Hint: Atomic structure is the structure of an atom that consists of a nucleus (the centre) and protons (positively charged) and neutrons (neutral). The electrons, which are negatively charged particles, revolve around the nucleus's core.

Complete answer:
The planetary model was proposed first by the Bohr Model of the hydrogen atom, but the electrons were assumed later. The concept was that the atoms' structure could be quantified. According to Bohr, electrons orbited the nucleus in complex orbits or shells with a fixed radius. Only the shells with the radius defined by the equation below were permitted, and electrons were not permitted to exist within them.
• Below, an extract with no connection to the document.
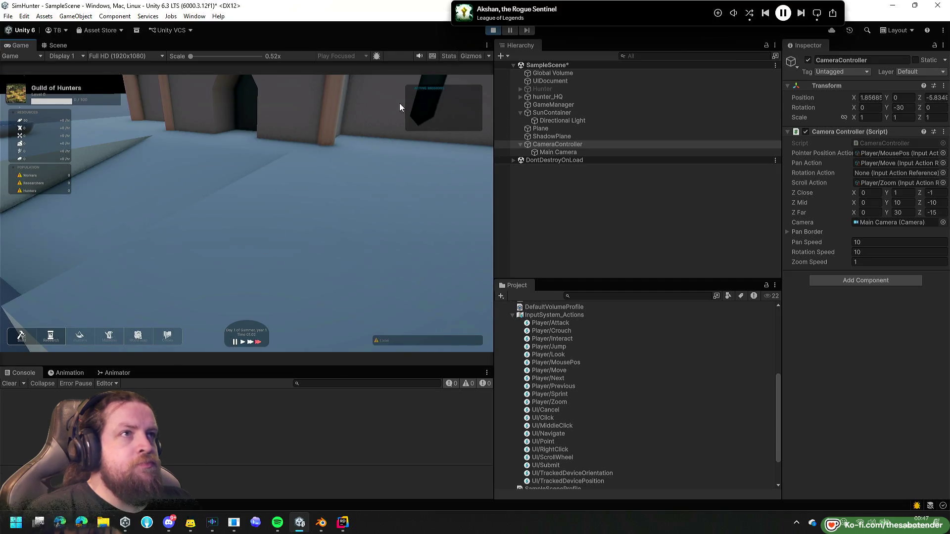
{"action": "key", "text": "s"}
The approved atomic radius value can be determined using the following equation:
 $ r\left( n \right) = {n^2} \times r\left( 1 \right) $
Where,
The number $ n $ is a positive integer.
The smallest radius allowed for the hydrogen atom, also known as the Bohr's radius, is $ r\left( 1 \right). $
 $ r\left( 1 \right) = {0.52910^{ - 10}}m $ is the magnitude of Bohr's radius.
By considering electrons in circular, quantized orbits, Bohr measured the energy of an electron in the nth stage of hydrogen:
 $ E\left( n \right) = - \dfrac{1}{{{n^2}}} \times 13.6\,eV $ [Where, the lowest possible energy of a hydrogen electron $ E\left( 1 \right) $ is $ 13.6{\text{ }}eV $ .]
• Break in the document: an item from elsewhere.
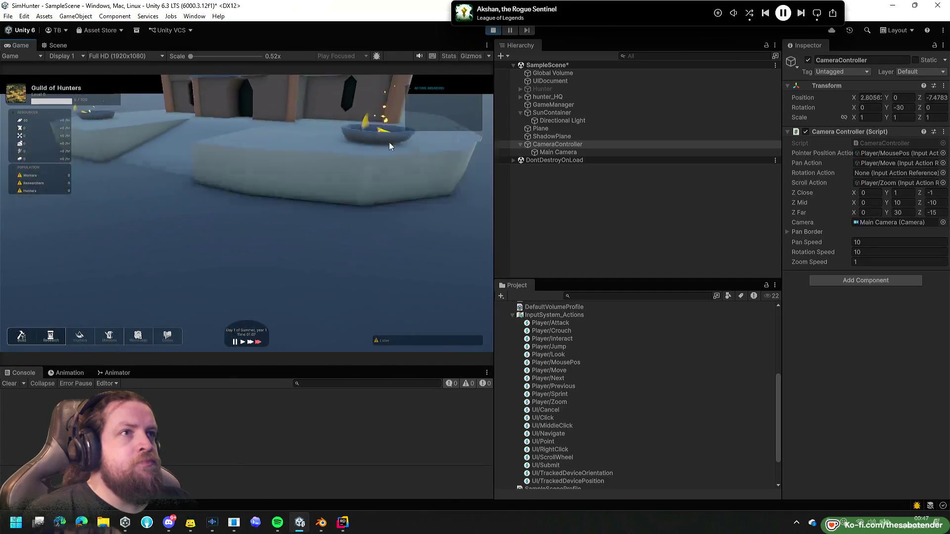
{"action": "left_click", "coordinate": [489, 31]}
{"action": "left_click", "coordinate": [65, 46]}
Now, coming to the question, the ground ionisation energy of hydrogen is : $ 13.6eV $
 $ En{\text{ }} = {\text{ }} - {\text{ }}13.6{\text{ }} \times {\text{ }}{Z^2}/{n^2} $
 $ E{\text{ }} = {\text{ }}{E_4} - {\text{ }}{E_3} $
 $ E{\text{ }} = {\text{ }} - {\text{ }}13.6{\text{ }} \times {\text{ }}{5^2}{\text{ }}\{ 1/{4^2}{\text{ }} - {\text{ }}1/{3^2}) $ $ $
 $ E{\text{ }} = {\text{ }} - {\text{ }}13.6{\text{ }} \times {\text{ }}25{\text{ }} \times {\text{ }}\left\{ { - 7/144} \right\} $ = $ 16.53eV $
So, the correct option is: (4) $ 16.53\,eV $ .

Note:
The obtained energy is always negative, with the most negative value being for the ground state $ n{\text{ }} = 1 $ . The energy of an electron in orbit is proportional to the energy of an electron totally isolated from its nucleus, $ n = \infty $ which is equal to $ 0{\text{ }}eV $ . Since an electron in a fixed orbit around the nucleus is more stable than an electron far away from the nucleus, the energy of an electron in orbit is always negative.